··· Task material ···

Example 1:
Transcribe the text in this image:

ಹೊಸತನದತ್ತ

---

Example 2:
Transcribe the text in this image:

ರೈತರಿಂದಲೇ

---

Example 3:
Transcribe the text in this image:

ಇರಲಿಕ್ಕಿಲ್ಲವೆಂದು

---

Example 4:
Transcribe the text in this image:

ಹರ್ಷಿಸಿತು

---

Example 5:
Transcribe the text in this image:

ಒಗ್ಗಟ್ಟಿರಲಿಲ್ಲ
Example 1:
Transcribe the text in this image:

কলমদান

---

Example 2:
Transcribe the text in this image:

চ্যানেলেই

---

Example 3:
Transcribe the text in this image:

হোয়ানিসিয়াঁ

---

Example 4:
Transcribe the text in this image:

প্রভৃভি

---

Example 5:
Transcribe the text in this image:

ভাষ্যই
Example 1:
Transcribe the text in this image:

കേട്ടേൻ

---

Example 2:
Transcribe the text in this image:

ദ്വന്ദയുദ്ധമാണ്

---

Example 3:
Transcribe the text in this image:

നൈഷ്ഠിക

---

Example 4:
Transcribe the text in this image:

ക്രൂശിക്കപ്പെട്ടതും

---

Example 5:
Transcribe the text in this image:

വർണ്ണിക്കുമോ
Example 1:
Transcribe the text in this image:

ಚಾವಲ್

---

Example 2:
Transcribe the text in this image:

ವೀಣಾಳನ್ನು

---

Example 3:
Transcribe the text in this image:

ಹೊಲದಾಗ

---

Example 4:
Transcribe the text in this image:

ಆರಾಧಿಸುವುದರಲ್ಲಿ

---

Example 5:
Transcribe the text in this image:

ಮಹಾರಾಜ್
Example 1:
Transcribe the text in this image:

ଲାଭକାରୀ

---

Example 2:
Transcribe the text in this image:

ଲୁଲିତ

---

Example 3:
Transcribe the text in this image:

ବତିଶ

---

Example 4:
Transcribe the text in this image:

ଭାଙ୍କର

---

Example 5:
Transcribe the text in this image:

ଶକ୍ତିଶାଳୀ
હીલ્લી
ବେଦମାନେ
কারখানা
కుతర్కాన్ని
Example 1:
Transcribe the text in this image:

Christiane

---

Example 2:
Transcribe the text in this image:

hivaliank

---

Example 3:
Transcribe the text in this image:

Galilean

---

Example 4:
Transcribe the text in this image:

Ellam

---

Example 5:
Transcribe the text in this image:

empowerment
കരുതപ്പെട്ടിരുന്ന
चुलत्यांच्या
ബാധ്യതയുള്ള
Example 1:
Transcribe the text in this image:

···

Exercise
What you return must match the listing exactly, with nothing missing.

Solution for this exercise
Example 1:
Transcribe the text in this image:

ಹೊಸತನದತ್ತ

---

Example 2:
Transcribe the text in this image:

ರೈತರಿಂದಲೇ

---

Example 3:
Transcribe the text in this image:

ಇರಲಿಕ್ಕಿಲ್ಲವೆಂದು

---

Example 4:
Transcribe the text in this image:

ಹರ್ಷಿಸಿತು

---

Example 5:
Transcribe the text in this image:

ಒಗ್ಗಟ್ಟಿರಲಿಲ್ಲ
Example 1:
Transcribe the text in this image:

কলমদান

---

Example 2:
Transcribe the text in this image:

চ্যানেলেই

---

Example 3:
Transcribe the text in this image:

হোয়ানিসিয়াঁ

---

Example 4:
Transcribe the text in this image:

প্রভৃভি

---

Example 5:
Transcribe the text in this image:

ভাষ্যই
Example 1:
Transcribe the text in this image:

കേട്ടേൻ

---

Example 2:
Transcribe the text in this image:

ദ്വന്ദയുദ്ധമാണ്

---

Example 3:
Transcribe the text in this image:

നൈഷ്ഠിക

---

Example 4:
Transcribe the text in this image:

ക്രൂശിക്കപ്പെട്ടതും

---

Example 5:
Transcribe the text in this image:

വർണ്ണിക്കുമോ
Example 1:
Transcribe the text in this image:

ಚಾವಲ್

---

Example 2:
Transcribe the text in this image:

ವೀಣಾಳನ್ನು

---

Example 3:
Transcribe the text in this image:

ಹೊಲದಾಗ

---

Example 4:
Transcribe the text in this image:

ಆರಾಧಿಸುವುದರಲ್ಲಿ

---

Example 5:
Transcribe the text in this image:

ಮಹಾರಾಜ್
Example 1:
Transcribe the text in this image:

ଲାଭକାରୀ

---

Example 2:
Transcribe the text in this image:

ଲୁଲିତ

---

Example 3:
Transcribe the text in this image:

ବତିଶ

---

Example 4:
Transcribe the text in this image:

ଭାଙ୍କର

---

Example 5:
Transcribe the text in this image:

ଶକ୍ତିଶାଳୀ
હીલ્લી
ବେଦମାନେ
কারখানা
కుతర్కాన్ని
Example 1:
Transcribe the text in this image:

Christiane

---

Example 2:
Transcribe the text in this image:

hivaliank

---

Example 3:
Transcribe the text in this image:

Galilean

---

Example 4:
Transcribe the text in this image:

Ellam

---

Example 5:
Transcribe the text in this image:

empowerment
കരുതപ്പെട്ടിരുന്ന
चुलत्यांच्या
ബാധ്യതയുള്ള
Example 1:
Transcribe the text in this image:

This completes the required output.